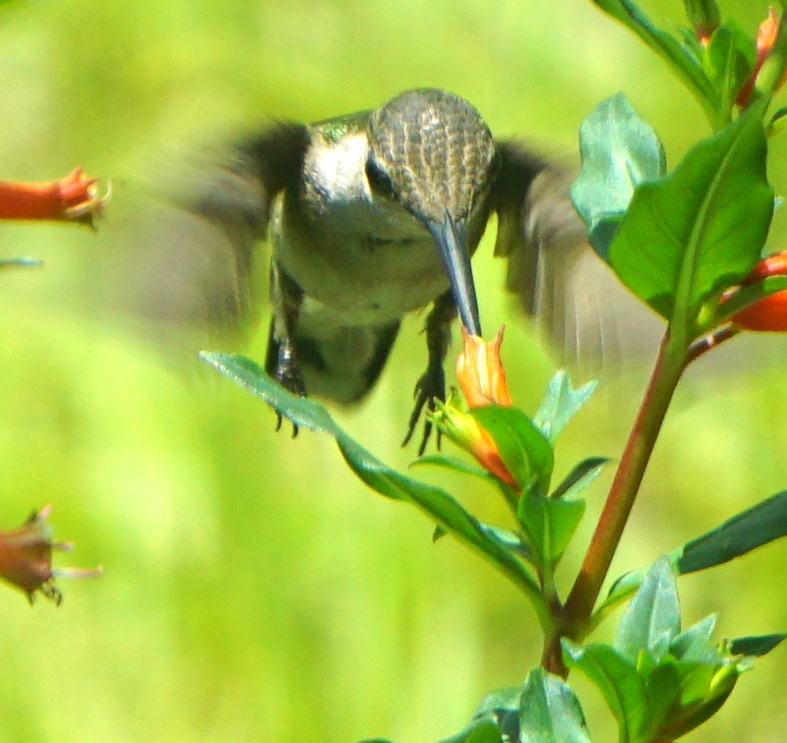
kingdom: Animalia
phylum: Chordata
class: Aves
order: Apodiformes
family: Trochilidae
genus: Archilochus
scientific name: Archilochus colubris
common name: Ruby-throated hummingbird
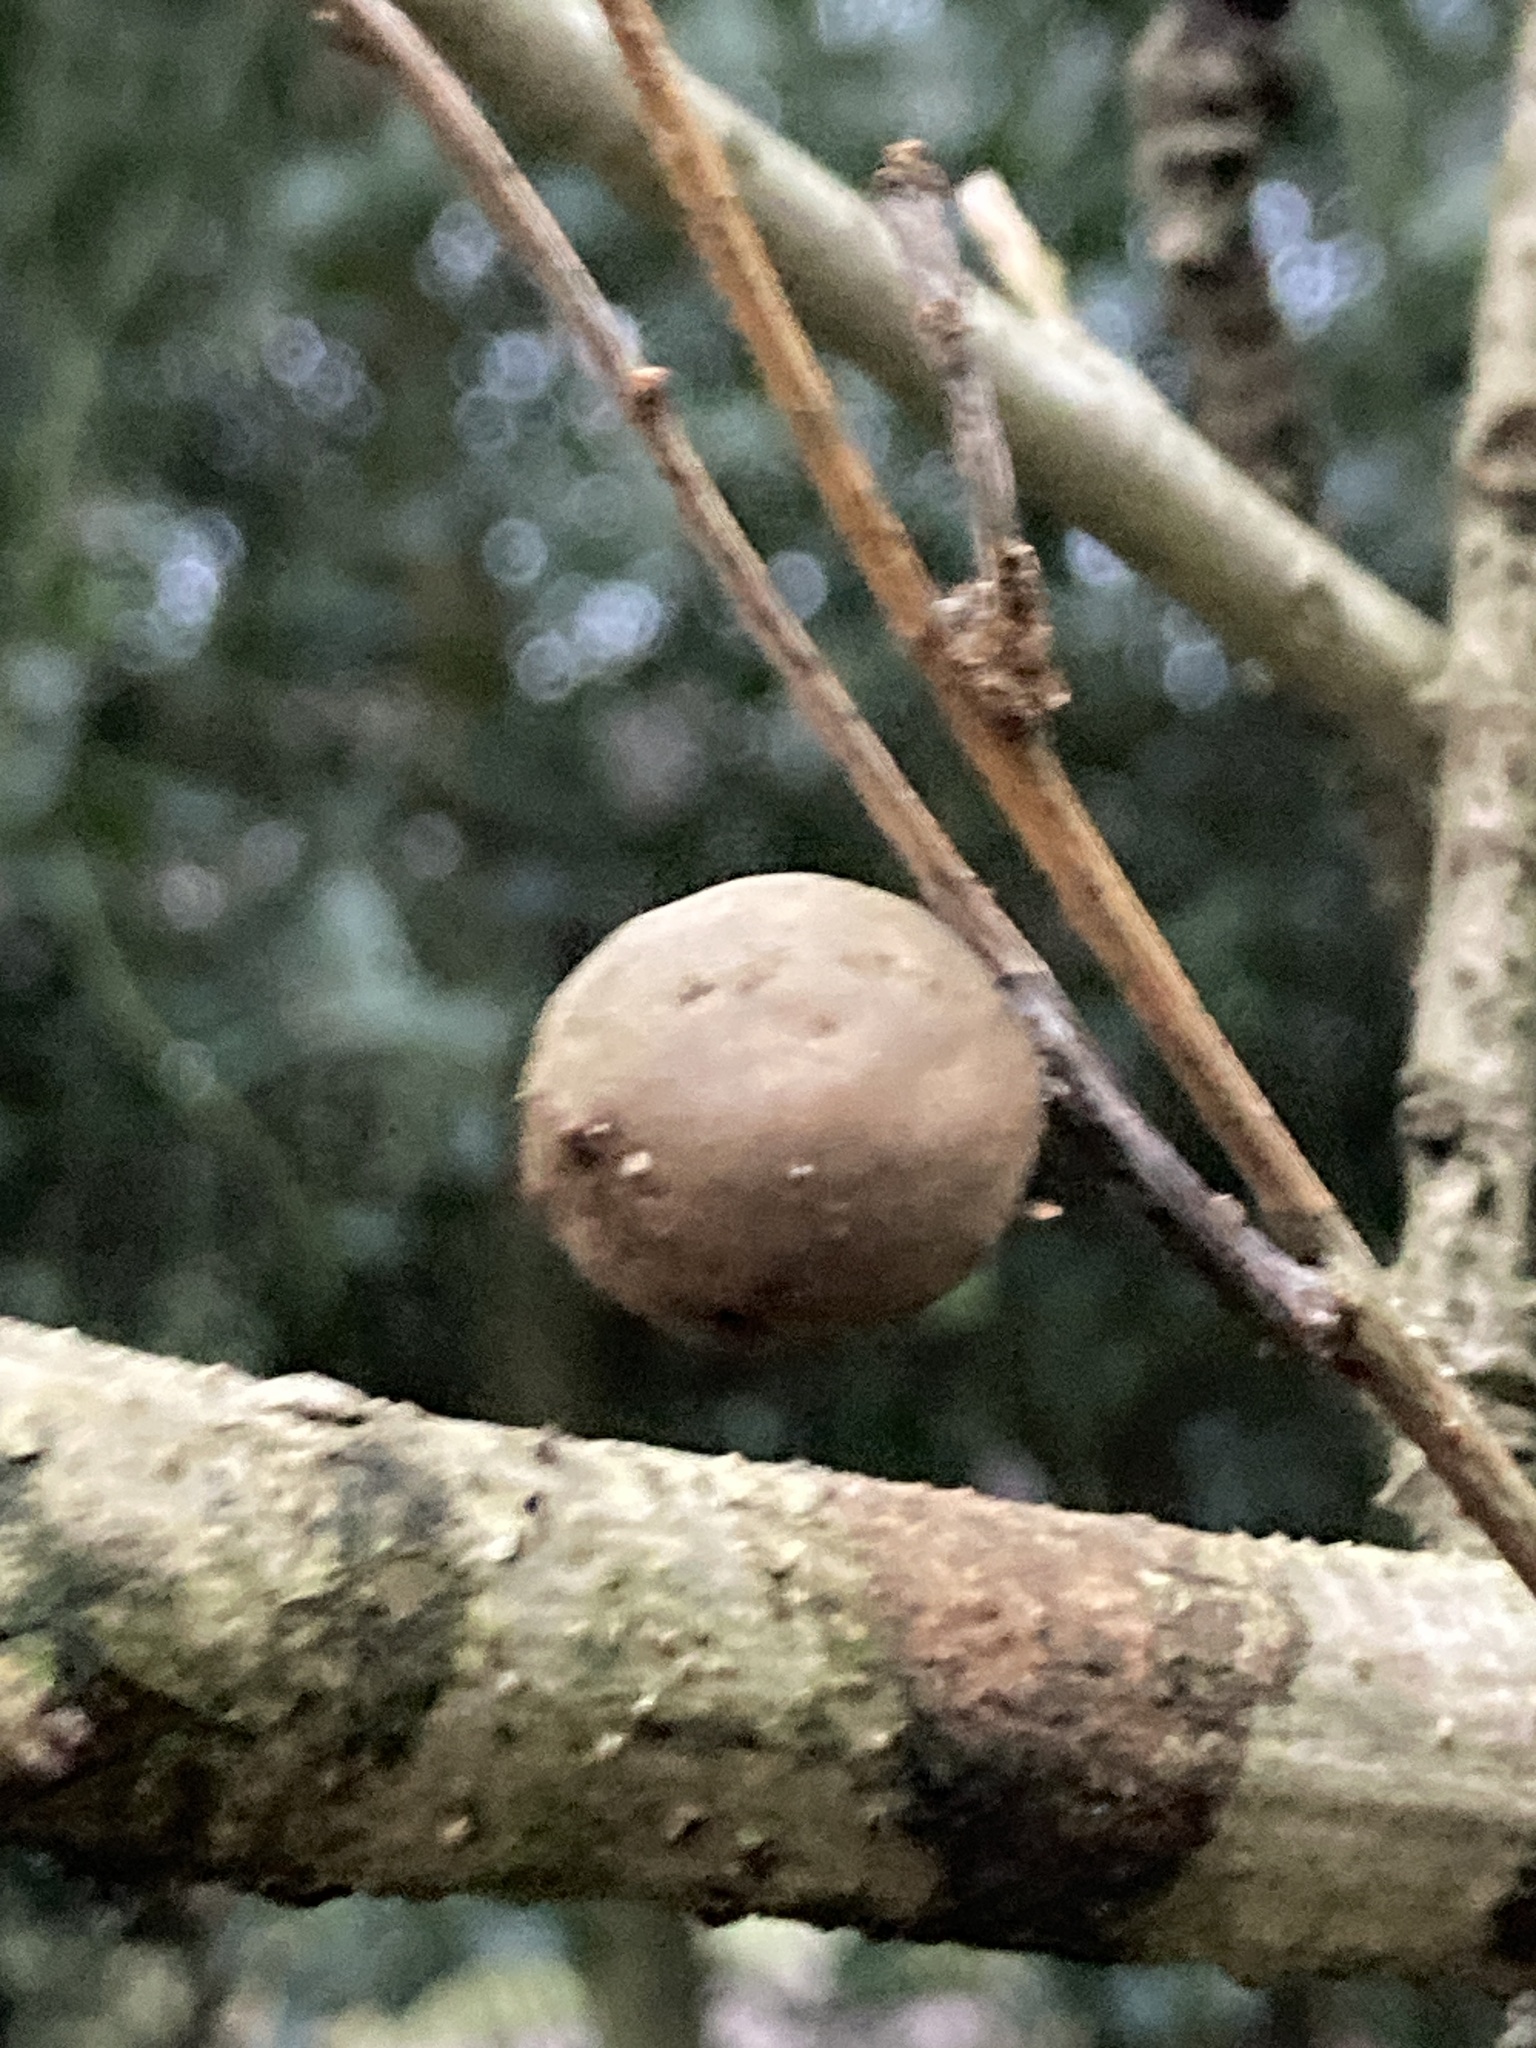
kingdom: Animalia
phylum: Arthropoda
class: Insecta
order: Hymenoptera
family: Cynipidae
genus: Andricus
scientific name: Andricus kollari
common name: Marble gall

◆ ◆ ◆

* _PROMPT_:
Rewrite the material above with every "common name" changed to "vernacular name" and nothing else altered, omitting the pictures.

* _CORRECT ANSWER_:
kingdom: Animalia
phylum: Chordata
class: Aves
order: Apodiformes
family: Trochilidae
genus: Archilochus
scientific name: Archilochus colubris
vernacular name: Ruby-throated hummingbird
kingdom: Animalia
phylum: Arthropoda
class: Insecta
order: Hymenoptera
family: Cynipidae
genus: Andricus
scientific name: Andricus kollari
vernacular name: Marble gall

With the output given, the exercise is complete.